Utah businesses should get a $200 million tax cut, while consumers should pay $150 million more in new sales taxes extended to a number of non-medical services, a subcommittee of the state's Tax Reform Task Force recommended Wednesday.
Full consideration of a controversial flat tax proposal and whether to remove tax exemptions for charitable contributions and mortgage interest payments was postponed until the task force's next meeting.
The business tax cut and sales tax recommendations approved Wednesday by the subcommittee are not binding but make clearer the direction of the state's massive tax reform effort, which will likely culminate in in several new tax bills before the 2006 Legislature, now four months away.
"This is a good middle ground," extending the current sales taxes to various services, said Rep. Roz McGee, D-Salt Lake. Imposing the state's portion of the sales tax 4.75 percent on non-health-care services would bring an extra $150 million to state coffers.
Under the proposal, doctor and hospital bills and prescription drugs would remain tax free, but attorney and accounting bills, airfares, newspaper sales, public investigator bills, lawn care and pest control, hair cuts, car towing, diet services, Internet service bills and elective surgeries such as face lifts would all be subject to state and local sales taxes, the subcommittee decided.
Extending the sales tax base to catch more consumer purchases, the state's sales tax rate could be lowered to 4.38 percent from 4.75 percent, said Pam Hendrickson, chairwoman of the Utah Tax Commission and a task force member.
But because an overall goal of task force members is to keep the system revenue-neutral neither reduce nor increase tax revenues the sales tax rate might not be reduced to allow for cuts in other taxes.

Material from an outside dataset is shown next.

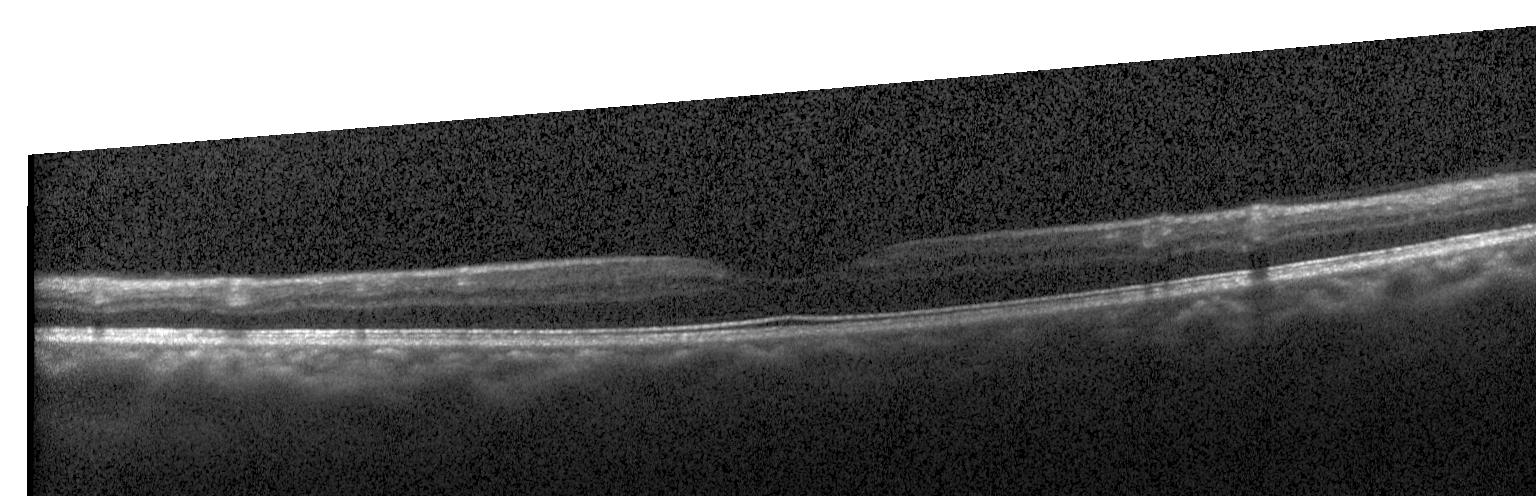

Spectral-domain OCT · macular scan · OCT line scan · acquired on a Heidelberg Spectralis.
Diagnosis: neither choroidal neovascularization, diabetic macular edema, nor drusen.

"Taking action (to impose the) sales tax on services is central" to tax reform, said McGee. "For it allows (for new revenues) and some of the other changes to work."
Some task force members want to restructure the income tax and/or give a food tax break to help lower-income Utahns.
In voting to adopt a $200 million tax cut for "inputs" on businesses purchases, said Sen. Howard Stephenson, R-Draper, the state gets its most "bang for the buck" for economic development through the move.